- Opening Delimiter -

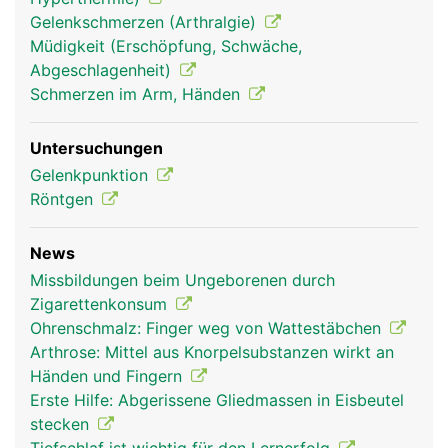
Gelenkschmerzen (Arthralgie)
Müdigkeit (Erschöpfung, Schwäche,
Abgeschlagenheit)
Schmerzen im Arm, Händen
Untersuchungen
Gelenkpunktion
Röntgen
News
Missbildungen beim Ungeborenen durch
Zigarettenkonsum
Ohrenschmalz: Finger weg von Wattestäbchen
Arthrose: Mittel aus Knorpelsubstanzen wirkt an
Händen und Fingern
Erste Hilfe: Abgerissene Gliedmassen in Eisbeutel
stecken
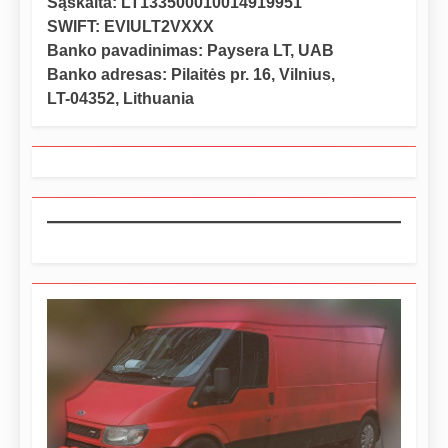
Sąskaita: LT133500010014919951
SWIFT: EVIULT2VXXX
Banko pavadinimas: Paysera LT, UAB
Banko adresas: Pilaitės pr. 16, Vilnius,
LT-04352, Lithuania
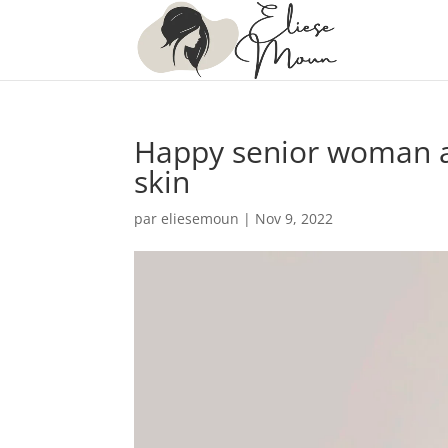
Happy senior woman ap
skin
par
eliesemoun
|
Nov 9, 2022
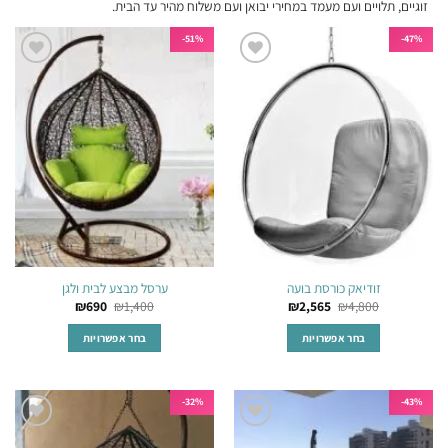
זוגיים, תלויים ועם מעמד במחירי יבואן ועם משלוח מהיר עד הבית.
51%-
47%-
הוסף
הוסף
לרשימת
לרשימת
המשאלות
המשאלות
זודיאק כורסת בועה
ערסל מבצע לבית ולגן
₪
690
₪
1,400
₪
2,565
₪
4,800
בחר אפשרויות
בחר אפשרויות
למוצר
למוצר
זה
זה
יש
יש
32%-
43%-
מספר
מספר
הוסף
הוסף
סוגים.
סוגים.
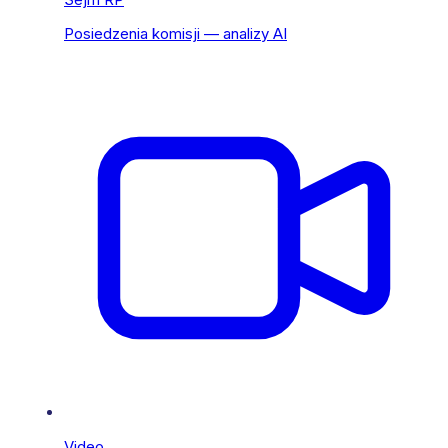
Posiedzenia komisji — analizy AI
Video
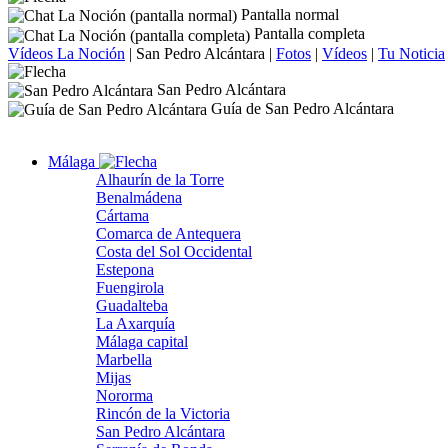
Pantalla normal
Pantalla completa
Vídeos La Noción
|
San Pedro Alcántara
|
Fotos
|
Vídeos
|
Tu Noticia
San Pedro Alcántara
Guía de San Pedro Alcántara
Málaga
Alhaurín de la Torre
Benalmádena
Cártama
Comarca de Antequera
Costa del Sol Occidental
Estepona
Fuengirola
Guadalteba
La Axarquía
Málaga capital
Marbella
Mijas
Nororma
Rincón de la Victoria
San Pedro Alcántara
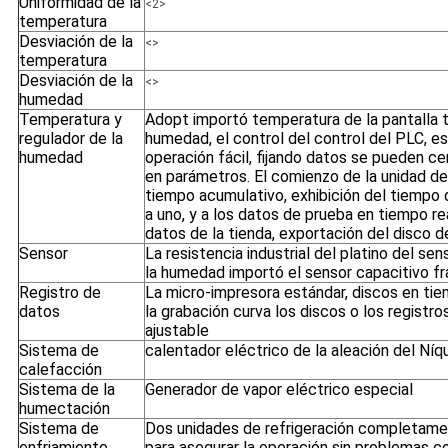
Uniformidad de la
<2>
temperatura
Desviación de la
<>
temperatura
Desviación de la
<>
humedad
Temperatura y
Adopt importó temperatura de la pantalla tá
regulador de la
humedad, el control del control del PLC, esta
humedad
operación fácil, fijando datos se pueden cer
en parámetros. El comienzo de la unidad de 
tiempo acumulativo, exhibición del tiempo 
a uno, y a los datos de prueba en tiempo re
datos de la tienda, exportación del disco d
Sensor
La resistencia industrial del platino del s
la humedad importó el sensor capacitivo f
Registro de
La micro-impresora estándar, discos en tie
datos
la grabación curva los discos o los registro
ajustable
Sistema de
calentador eléctrico de la aleación del Ní
calefacción
Sistema de la
Generador de vapor eléctrico especial
humectación
Sistema de
Dos unidades de refrigeración completamen
enfriamiento
para asegurar la operación sin problemas co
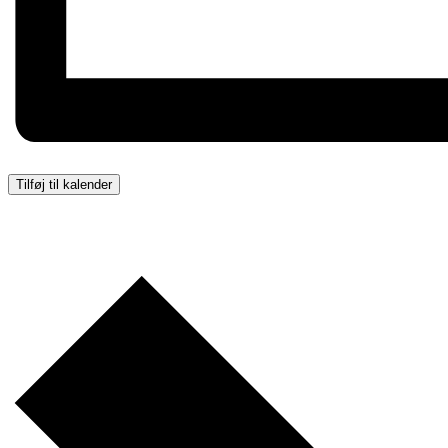
Tilføj til kalender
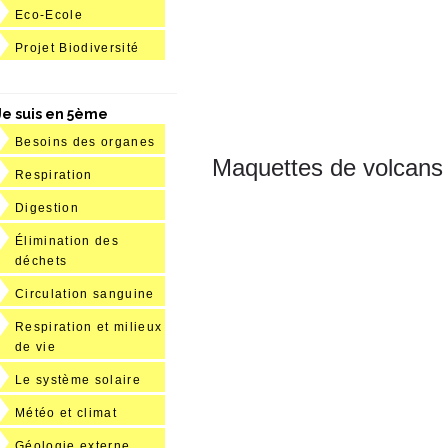
Eco-Ecole
Projet Biodiversité
Je suis en 5ème
Besoins des organes
Maquettes de volcans
Respiration
Digestion
Élimination des
déchets
Circulation sanguine
Respiration et milieux
de vie
Le système solaire
Météo et climat
Géologie externe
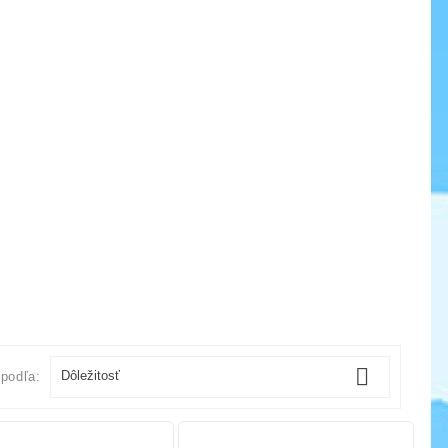

Dôležitosť
 podľa:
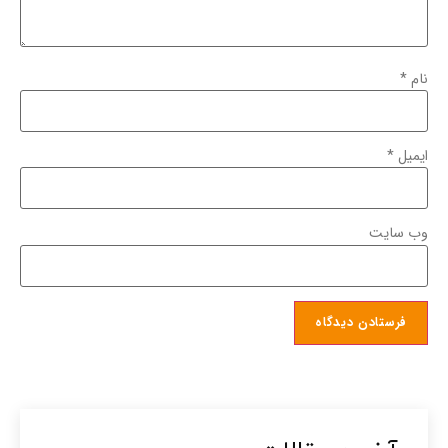
نام
*
ایمیل
*
وب‌ سایت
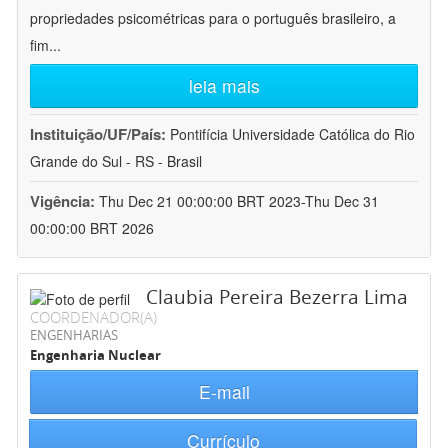
propriedades psicométricas para o português brasileiro, a
fim
...
leia mais
Instituição/UF/País:
Pontifícia Universidade Católica do Rio
Grande do Sul - RS - Brasil
Vigência:
Thu Dec 21 00:00:00 BRT 2023-Thu Dec 31
00:00:00 BRT 2026
Claubia Pereira Bezerra Lima
COORDENADOR(A)
ENGENHARIAS
Engenharia Nuclear
E-mail
Currículo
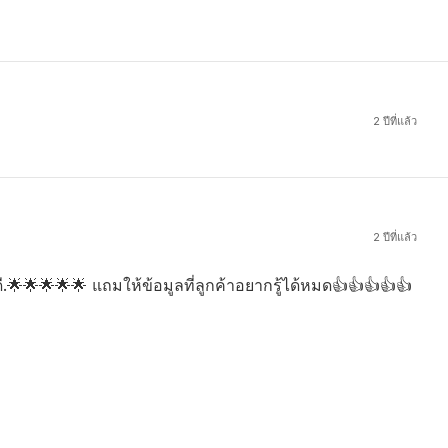
2 ปีที่แล้ว
2 ปีที่แล้ว
.🌟🌟🌟🌟🌟 แถมให้ข้อมูลที่ลูกค้าอยากรู้ได้หมด👍👍👍👍👍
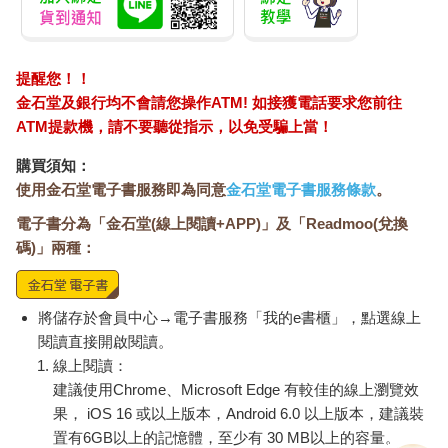
高貴的馬匹，而是曬衣架（clothes-horse）。」馬克．吐溫為作
家訂定的規則呼應歐威爾的規則。他說作家應該：
提醒您！！
●說出想說的話，而非大致到位。
金石堂及銀行均不會請您操作ATM! 如接獲電話要求您前往
ATM提款機，請不要聽從指示，以免受騙上當！
●使用正確字詞，不要用近義詞。
購買須知：
●避免冗詞贅語。
使用金石堂電子書服務即為同意
金石堂電子書服務條款
。
電子書分為「金石堂(線上閱讀+APP)」及「Readmoo(兌換
●不可省略必要的細節。
碼)」兩種：
●形式不可馬虎。
●使用正確的文法。
將儲存於會員中心→電子書服務「我的e書櫃」，點選線上
閱讀直接開啟閱讀。
●風格簡單直接。
線上閱讀：
建議使用Chrome、Microsoft Edge 有較佳的線上瀏覽效
果， iOS 16 或以上版本，Android 6.0 以上版本，建議裝
說得倒容易。但什麼是正確字詞？良好的文法？簡單的風格？
置有6GB以上的記憶體，至少有 30 MB以上的容量。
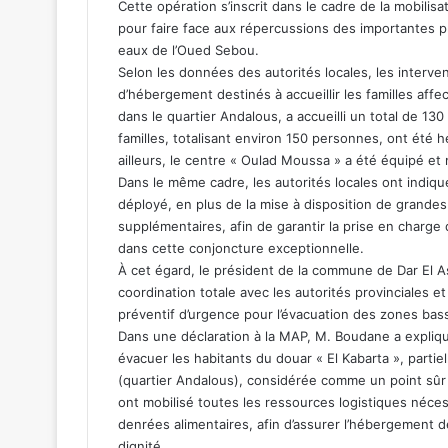
Cette opération s’inscrit dans le cadre de la mobilis
pour faire face aux répercussions des importantes pr
eaux de l’Oued Sebou.
Selon les données des autorités locales, les interven
d’hébergement destinés à accueillir les familles aff
dans le quartier Andalous, a accueilli un total de 13
familles, totalisant environ 150 personnes, ont été 
ailleurs, le centre « Oulad Moussa » a été équipé et 
Dans le même cadre, les autorités locales ont indiqué
déployé, en plus de la mise à disposition de grande
supplémentaires, afin de garantir la prise en charg
dans cette conjoncture exceptionnelle.
À cet égard, le président de la commune de Dar El 
coordination totale avec les autorités provinciales et 
préventif d’urgence pour l’évacuation des zones bas
Dans une déclaration à la MAP, M. Boudane a expliqu
évacuer les habitants du douar « El Kabarta », parti
(quartier Andalous), considérée comme un point sûr 
ont mobilisé toutes les ressources logistiques néc
denrées alimentaires, afin d’assurer l’hébergement d
dignité.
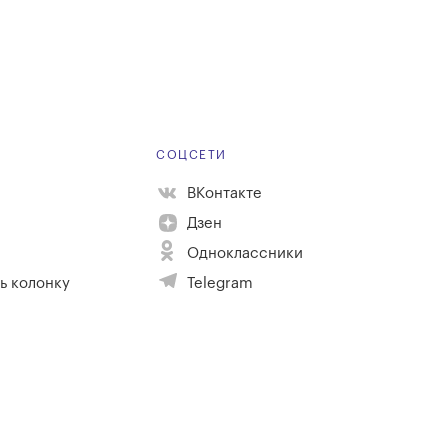
Е
СОЦСЕТИ
ВКонтакте
Дзен
Одноклассники
ь колонку
Telegram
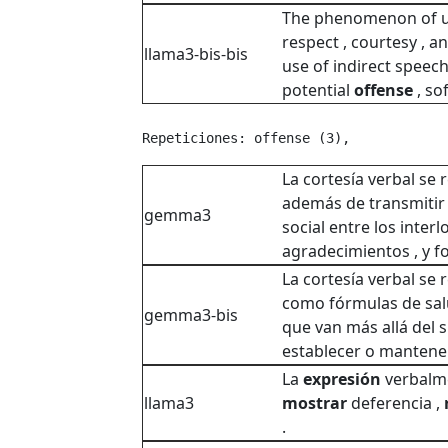
The phenomenon of us
respect , courtesy , a
llama3-bis-bis
use of indirect speech
potential
offense
, so
Repeticiones: offense (3), 
La cortesía verbal se
además de transmitir e
gemma3
social entre los inter
agradecimientos , y f
La cortesía verbal se r
como fórmulas de salu
gemma3-bis
que van más allá del 
establecer o mantener
La
expresión
verbalme
llama3
mostrar
deferencia ,
.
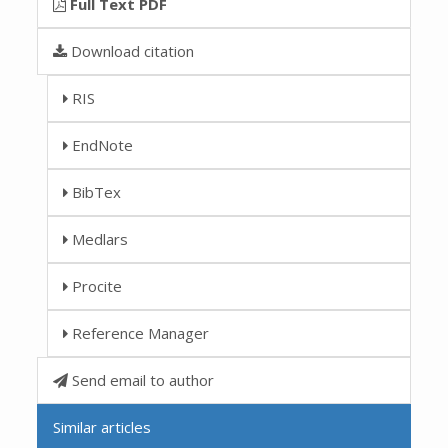
Full Text PDF
Download citation
RIS
EndNote
BibTex
Medlars
Procite
Reference Manager
Send email to author
Similar articles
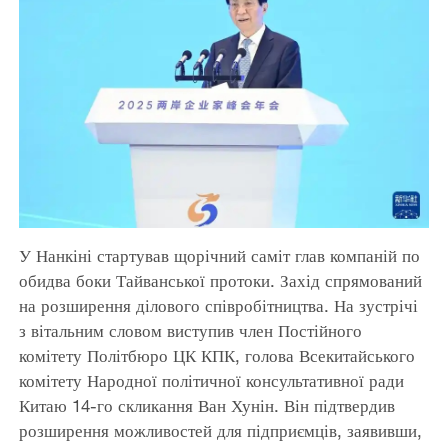
У Нанкіні стартував щорічний саміт глав компаній по
обидва боки Тайванської протоки. Захід спрямований
на розширення ділового співробітництва. На зустрічі
з вітальним словом виступив член Постійного
комітету Політбюро ЦК КПК, голова Всекитайського
комітету Народної політичної консультативної ради
Китаю 14-го скликання Ван Хунін. Він підтвердив
розширення можливостей для підприємців, заявивши,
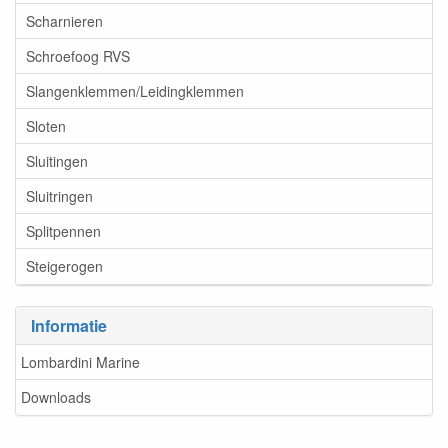
Scharnieren
Schroefoog RVS
Slangenklemmen/Leidingklemmen
Sloten
Sluitingen
Sluitringen
Splitpennen
Steigerogen
Informatie
Lombardini Marine
Downloads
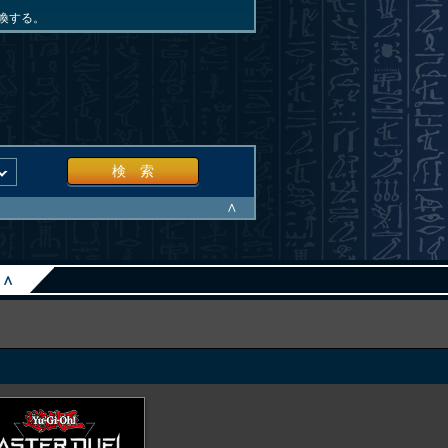
喚する。
検 索
∧
∧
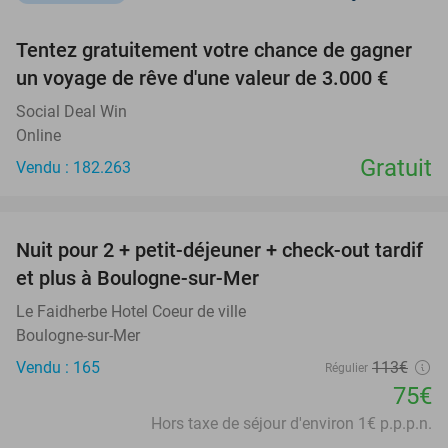
favorite_border
Tentez gratuitement votre chance de gagner
un voyage de rêve d'une valeur de 3.000 €
Social Deal Win
Online
Gratuit
Vendu : 182.263
favorite_border
Nuit pour 2 + petit-déjeuner + check-out tardif
34%
et plus à Boulogne-sur-Mer
Le Faidherbe Hotel Coeur de ville
Boulogne-sur-Mer
Vendu : 165
113€
Régulier
75€
Hors taxe de séjour d'environ 1€ p.p.p.n.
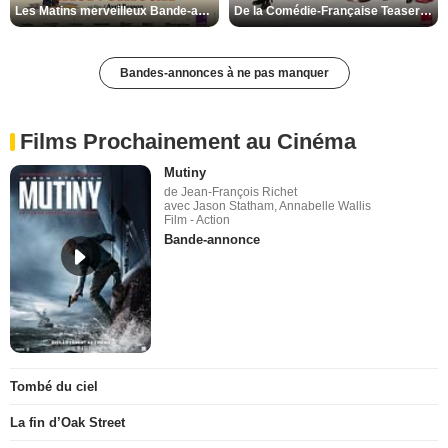
Les Matins merveilleux Bande-annonce VF
De la Comédie-Française Teaser VF
Bandes-annonces à ne pas manquer
Films Prochainement au Cinéma
Mutiny
de Jean-François Richet
avec Jason Statham, Annabelle Wallis
Film - Action
Bande-annonce
Tombé du ciel
La fin d’Oak Street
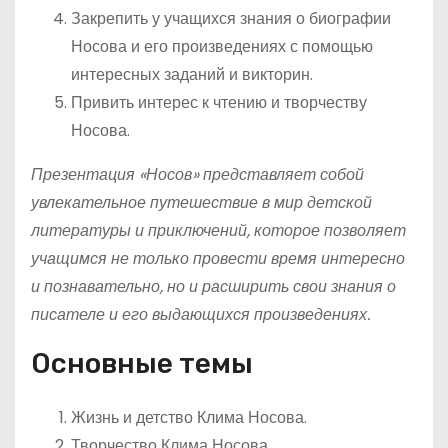
Закрепить у учащихся знания о биографии
Носова и его произведениях с помощью
интересных заданий и викторин.
Привить интерес к чтению и творчеству
Носова.
Презентация «Носов» представляет собой
увлекательное путешествие в мир детской
литературы и приключений, которое позволяет
учащимся не только провести время интересно
и познавательно, но и расширить свои знания о
писателе и его выдающихся произведениях.
Основные темы
Жизнь и детство Клима Носова.
Творчество Клима Носова.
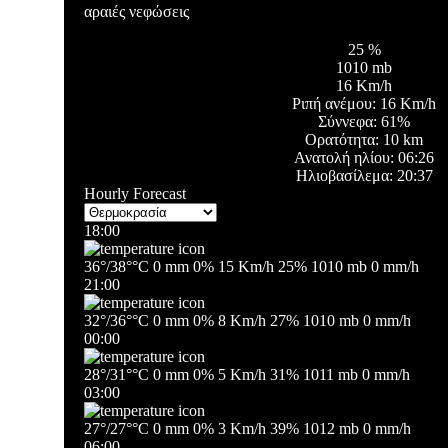
αραιές νεφώσεις
25 %
1010 mb
16 Km/h
Ριπή ανέμου:
16 Km/h
Σύννεφα:
61%
Ορατότητα:
10 km
Ανατολή ηλίου:
06:26
Ηλιοβασίλεμα:
20:37
Hourly Forecast
18:00
36
°
/
38
°
°C
0 mm
0%
15 Km/h
25%
1010 mb
0 mm/h
21:00
32
°
/
36
°
°C
0 mm
0%
8 Km/h
27%
1010 mb
0 mm/h
00:00
28
°
/
31
°
°C
0 mm
0%
5 Km/h
31%
1011 mb
0 mm/h
03:00
27
°
/
27
°
°C
0 mm
0%
3 Km/h
39%
1012 mb
0 mm/h
06:00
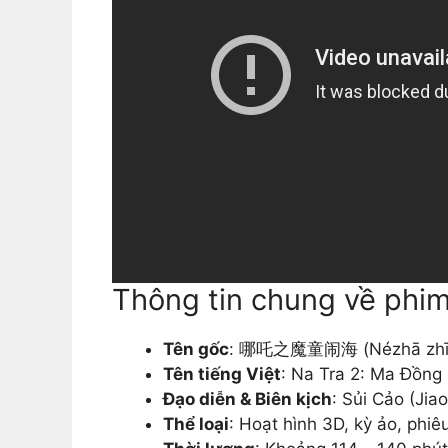
Thông tin chung về phi
Tên gốc
: 哪吒之魔童闹海 (Nézhā zhī 
Tên tiếng Việt
: Na Tra 2: Ma Đồng
Đạo diễn & Biên kịch
: Sủi Cảo (Jia
Thể loại
: Hoạt hình 3D, kỳ ảo, phiêu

- Closing Delimiter -

### Aim of the exercise
Those lines of the records above that run from the one containing "電子書分為「金石堂(線上閱讀+APP)」及「Readmoo(兌換" through the one containing "d’hébergement destinés à" should be returned exactly, with no pictures among them.

### Problem solution
電子書分為「金石堂(線上閱讀+APP)」及「Readmoo(兌換
●不可省略必要的細節。
碼)」兩種：
●形式不可馬虎。
●使用正確的文法。
將儲存於會員中心→電子書服務「我的e書櫃」，點選線上
閱讀直接開啟閱讀。
●風格簡單直接。
線上閱讀：
建議使用Chrome、Microsoft Edge 有較佳的線上瀏覽效
果， iOS 16 或以上版本，Android 6.0 以上版本，建議裝
說得倒容易。但什麼是正確字詞？良好的文法？簡單的風格？
置有6GB以上的記憶體，至少有 30 MB以上的容量。
Cette opération s’inscrit dans le cadre de la mobilis
pour faire face aux répercussions des importantes pr
eaux de l’Oued Sebou.
Selon les données des autorités locales, les interven
d’hébergement destinés à accueillir les familles aff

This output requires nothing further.